— Text —
+ + + + +

Jackie Calmes
House Republicans plan to flee the Capitol this week for the holidays after almost 12 months in power. And flee they should: If they had any shame, they would be feeling plenty of it after the year they’ve had.
They’ve done nothing when it comes to the two issues that helped them win a slim majority in the 2022 midterm elections: crime and inflation. What they have done is prevent Congress from funding the government for the full fiscal year that began Oct. 1. They threatened a default on the U.S. debt in the spring and two government shutdowns in the fall. Now they’re threatening Ukraine’s very existence by blocking U.S. aid, a stalemate that brought President Volodymyr Zelenskyy to Washington, hat in hand, for some futile diplomacy.
Amid these failures, the House Republicans have made U.S. history. They took four days and 15 ballots to elect a speaker in January, then ousted that “leader” — a House first — in October, and fought for weeks, paralyzing Congress before finally electing a new speaker.
And what have they chosen for a final act, the capstone on what is shaping up as one of the least productive Congresses in memory? Perhaps something to better the lives of their constituents?
Heavens, no.
The Republicans voted to begin an impeachment inquiry aimed at President Biden, with the requisite “high Crimes and Misdemeanors” still to be determined. Trying to fill in the blanks will give them plenty to do in 2024, never mind the actual business of governing.
House members come and go, but the Biden impeachment effort is brought to you by much the same gang that already made punchlines of a string of so-called Democratic scandals — think Benghazi, Solyndra, Fast and Furious. I won’t bother recalling the details. Surely you remember them, given that the Republicans described each “scandal” in its time as “worse than Watergate.”
We might call the Biden impeachment inquiry a fishing expedition, but that’s been long underway. Even before they won their majority, Republicans were trying to implicate Biden — somehow — for the lobbying sins of his long-troubled son Hunter.
No less than Peter Doocy, the White House correspondent for Faux News who often verbally jousts with the president, told his audience this week, “the House Oversight Committee has been at this for years, and they have so far not been able to provide any concrete evidence that Joe Biden personally profited from his son Hunter’s overseas business.”
Back in September the former speaker, Rep. Kevin McCarthy, as part of his unsuccessful bid to appease his right wing and save his job, ordered several House committees to look into impeaching Biden, though they were already doing that to little avail. (The announcement was simply semantics.) Now it’s McCarthy’s successor, Speaker “MAGA Mike” Johnson of Louisiana, who called for the vote that would make an inquiry all official-like, and enhance the House’s power to enforce subpoenas.
That focus on subpoena power is especially rich. Recall that a number of these House members, including McCarthy and Biden antagonist Rep. Jim Jordan of Ohio, defied subpoenas from the House Jan. 6 committee, which sought their firsthand accounts of Trump’s activities on and before that day.

+ + + + +

— Records —
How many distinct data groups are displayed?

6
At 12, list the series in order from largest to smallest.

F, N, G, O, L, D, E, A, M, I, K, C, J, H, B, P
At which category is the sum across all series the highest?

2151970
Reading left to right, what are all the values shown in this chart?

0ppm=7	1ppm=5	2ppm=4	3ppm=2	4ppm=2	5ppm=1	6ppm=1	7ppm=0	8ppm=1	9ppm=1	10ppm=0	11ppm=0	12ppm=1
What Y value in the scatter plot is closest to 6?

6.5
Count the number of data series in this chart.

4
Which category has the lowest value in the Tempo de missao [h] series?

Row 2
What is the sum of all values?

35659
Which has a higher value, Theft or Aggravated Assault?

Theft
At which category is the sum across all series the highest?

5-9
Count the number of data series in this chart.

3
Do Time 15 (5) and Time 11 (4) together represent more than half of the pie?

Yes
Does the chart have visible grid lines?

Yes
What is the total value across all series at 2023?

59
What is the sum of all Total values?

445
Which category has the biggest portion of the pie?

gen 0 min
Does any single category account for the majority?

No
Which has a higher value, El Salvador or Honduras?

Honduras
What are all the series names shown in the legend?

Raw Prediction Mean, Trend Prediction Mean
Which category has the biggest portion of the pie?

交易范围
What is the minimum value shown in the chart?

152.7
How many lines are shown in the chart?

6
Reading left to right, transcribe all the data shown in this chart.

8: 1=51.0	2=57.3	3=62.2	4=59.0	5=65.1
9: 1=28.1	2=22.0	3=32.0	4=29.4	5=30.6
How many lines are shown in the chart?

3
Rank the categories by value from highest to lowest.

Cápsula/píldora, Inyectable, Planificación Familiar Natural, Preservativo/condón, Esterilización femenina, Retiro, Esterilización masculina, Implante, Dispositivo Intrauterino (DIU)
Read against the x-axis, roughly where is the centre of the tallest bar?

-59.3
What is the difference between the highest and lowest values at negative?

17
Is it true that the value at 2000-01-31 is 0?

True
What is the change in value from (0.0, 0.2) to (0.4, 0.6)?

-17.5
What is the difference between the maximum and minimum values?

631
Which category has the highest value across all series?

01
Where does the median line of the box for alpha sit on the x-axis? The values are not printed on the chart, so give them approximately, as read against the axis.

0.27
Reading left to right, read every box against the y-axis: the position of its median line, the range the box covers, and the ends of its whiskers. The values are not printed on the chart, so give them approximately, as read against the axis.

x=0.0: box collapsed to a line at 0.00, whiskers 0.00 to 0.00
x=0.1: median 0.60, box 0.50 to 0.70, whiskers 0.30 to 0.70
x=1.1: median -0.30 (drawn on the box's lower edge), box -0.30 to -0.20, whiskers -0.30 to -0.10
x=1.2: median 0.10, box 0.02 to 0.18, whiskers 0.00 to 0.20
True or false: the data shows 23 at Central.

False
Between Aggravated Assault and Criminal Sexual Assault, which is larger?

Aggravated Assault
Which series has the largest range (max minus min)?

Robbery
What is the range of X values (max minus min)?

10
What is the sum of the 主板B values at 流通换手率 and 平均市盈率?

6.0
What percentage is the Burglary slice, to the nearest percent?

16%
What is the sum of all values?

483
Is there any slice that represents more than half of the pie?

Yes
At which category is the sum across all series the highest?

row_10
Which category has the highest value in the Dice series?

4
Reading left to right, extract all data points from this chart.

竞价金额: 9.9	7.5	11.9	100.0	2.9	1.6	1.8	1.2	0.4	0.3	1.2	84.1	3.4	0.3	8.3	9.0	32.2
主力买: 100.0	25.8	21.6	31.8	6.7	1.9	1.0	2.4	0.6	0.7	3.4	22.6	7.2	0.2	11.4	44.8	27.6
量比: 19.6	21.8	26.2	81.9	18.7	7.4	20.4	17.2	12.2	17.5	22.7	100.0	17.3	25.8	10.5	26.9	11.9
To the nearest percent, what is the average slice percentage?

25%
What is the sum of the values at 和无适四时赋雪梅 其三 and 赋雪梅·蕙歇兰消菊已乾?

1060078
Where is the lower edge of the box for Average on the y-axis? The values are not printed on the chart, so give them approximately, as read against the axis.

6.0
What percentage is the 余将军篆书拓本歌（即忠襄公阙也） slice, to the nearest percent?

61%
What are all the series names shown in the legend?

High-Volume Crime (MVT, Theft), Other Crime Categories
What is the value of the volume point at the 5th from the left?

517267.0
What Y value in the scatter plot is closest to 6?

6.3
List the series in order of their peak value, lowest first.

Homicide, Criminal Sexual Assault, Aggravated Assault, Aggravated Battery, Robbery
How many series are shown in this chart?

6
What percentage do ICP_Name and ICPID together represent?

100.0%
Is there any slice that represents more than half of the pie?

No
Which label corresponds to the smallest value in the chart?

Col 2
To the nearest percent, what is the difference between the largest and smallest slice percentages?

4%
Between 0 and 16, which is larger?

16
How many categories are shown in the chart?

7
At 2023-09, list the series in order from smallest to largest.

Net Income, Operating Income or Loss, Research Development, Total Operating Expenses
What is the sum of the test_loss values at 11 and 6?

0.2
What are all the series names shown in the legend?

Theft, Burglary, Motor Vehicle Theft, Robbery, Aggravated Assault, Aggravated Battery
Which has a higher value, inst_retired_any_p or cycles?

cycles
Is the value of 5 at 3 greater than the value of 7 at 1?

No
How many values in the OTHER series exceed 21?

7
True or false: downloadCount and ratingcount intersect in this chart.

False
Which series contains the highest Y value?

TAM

+ + + + +

— What you need to do —
1. Write out the passage of the column on House Republicans starting at "Jackie Calmes" and ending at "some futile diplomacy.", word for word.
2. Pick up the column on House Republicans and the Biden impeachment inquiry right after its final sentence and keep writing it.

— Answers —
1.
Jackie Calmes
House Republicans plan to flee the Capitol this week for the holidays after almost 12 months in power. And flee they should: If they had any shame, they would be feeling plenty of it after the year they’ve had.
They’ve done nothing when it comes to the two issues that helped them win a slim majority in the 2022 midterm elections: crime and inflation. What they have done is prevent Congress from funding the government for the full fiscal year that began Oct. 1. They threatened a default on the U.S. debt in the spring and two government shutdowns in the fall. Now they’re threatening Ukraine’s very existence by blocking U.S. aid, a stalemate that brought President Volodymyr Zelenskyy to Washington, hat in hand, for some futile diplomacy.

2.
Why vote now for an impeachment inquiry? Because party leaders finally had enough Republican votes to authorize it. As one of the balky moderates, Rep. Don Bacon of Nebraska, told Punchbowl News this week, “I can defend an inquiry. I can’t defend impeachment right now.”
Yet articles of impeachment can’t be far behind. By putting a formal label on the whole matter, the Republicans all but commit themselves to coming up with charges, however specious. Can you imagine them simply closing up the investigatory shop without an impeachment vote in election year 2024, thereby enraging their likely presidential nominee, Donald Trump, along with the party’s MAGA base?
As Trump warned on his social media site in August, “Either IMPEACH the BUM, or fade into OBLIVION.”
Should the House indeed impeach Biden, the Senate then would have to conduct a trial — amid the presidential campaign. That, of course, is the real point: Weaken Biden and create a political parallel to Trump’s criminal trials.
Some Republicans in the Senate, who’d serve on the Biden jury in the event of an impeachment trial, are skeptical. “I don’t see the grounds for this yet,” said Sen. Shelley Moore Capito of West Virginia, a member of the Republican leadership.
Sen. Mike Rounds of South Dakota plainly agrees. If they can’t make a much stronger case than they have so far, he said, they’ll be seen “as crying wolf.” Indeed.
“Impeachment used to be taken pretty seriously,” said Alaska Sen. Lisa Murkowski. Like back in early 2021, when she took Trump’s impeachment for inciting an insurrection seriously enough to be one of seven Republican senators who voted to convict him.
House Republicans, however, are not serious people doing serious business for the nation. If they were, they might have some actual achievements to boast about as this year draws to an end. As one of their own recently bellowed from the House floor: “Give me one thing — one! — that I can go campaign on.”
He’s still waiting.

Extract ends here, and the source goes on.